As I see it, the answer is: 1) by better understanding how emotions work within our bodies, and 2) by being present enough with our bodies to distinguish the difference between the stories we tell ourselves and our emotions. When we are fully in contact with our emotions - present with our bodies and open to its messages - they last about 90 seconds. But many of our emotions stick with us for much longer - days, weeks, months, even years - because we are not allowing ourselves to truly sit with them. Like an infant, they continue calling for our attention until we give them what they need.
Let’s start with the first point: how do emotions work within our bodies? Based on our current understanding, we have found that our nervous system - and primarily our vagus nerve - plays a key role in creating, managing, and responding to our emotions. For many of us (arguably all of us, particularly as this is being written during a global pandemic), our nervous systems are on high alert far more often than we are able to reasonably manage. Our threat detectors are telling our nervous systems that they detect danger, and our nervous systems respond in exactly the way they are built to respond - with fight/flight or freeze.
So many of us are experiencing anxiety (fight/flight) and depression (freeze) because our bodies are working perfectly in a world that is constantly overwhelming to all of our internal systems.

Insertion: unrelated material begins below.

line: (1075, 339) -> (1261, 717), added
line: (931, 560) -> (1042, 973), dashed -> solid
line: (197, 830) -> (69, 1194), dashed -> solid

These nervous system responses are not voluntary and we don’t always know what triggers them. We simply do not have control over our bodily functions on this level. It would be highly inefficient and probably impossible for our brains to notice, engage with, and choose a response to everything that happens around us, so our bodies, conveniently, do much of the work without our conscious awareness.
When our nervous systems are in fight/flight/freeze/fawn mode, it is more difficult to access the compassionate, curious, and confident parts of ourselves. This is how we get trapped in patterns that we don’t understand and have such a tough time getting ourselves out - we can't think our way into a regulated nervous system. And this leads me to my the second point: being present.
Presence with our bodies requires attention and openness to our internal sensations. This can be a very scary experience for many of us - we are so used to directing our attention externally or towards our thoughts. Learning to be present should be a slow, titrated process - a gentle and methodical untangling of our stories, assumptions, responses, and sensations. Many of us have learned to distrust our body’s signals, putting us at odds with the part of us that knows the most about our selves - our bodies have retained memories that our minds have long forgotten. If we pay close attention and offer our bodies patience, curiosity, and grace, we can begin to discern the patterns that are no longer supportive. It’s up to us to ascribe new meaning to them, or even to allow them to simply be as they are without attaching any story at all.
It’s important to remember: we are not trying to be present with our bodies in order to fix or get rid of our emotions. We need our emotions, and we want to hear them out. Instead, we are trying to give our bodies the presence they need in order to process our more difficult emotions with safety and awareness. We should strive to foster a relationship of being with ourselves, our bodies, and our emotions, rather than a relationship where we exert power over particular parts of ourselves. With time and practice, we can develop a relationship with our bodies that feels egalitarian, which strengthens our ability to trust our own decisions, feelings, needs, and desires.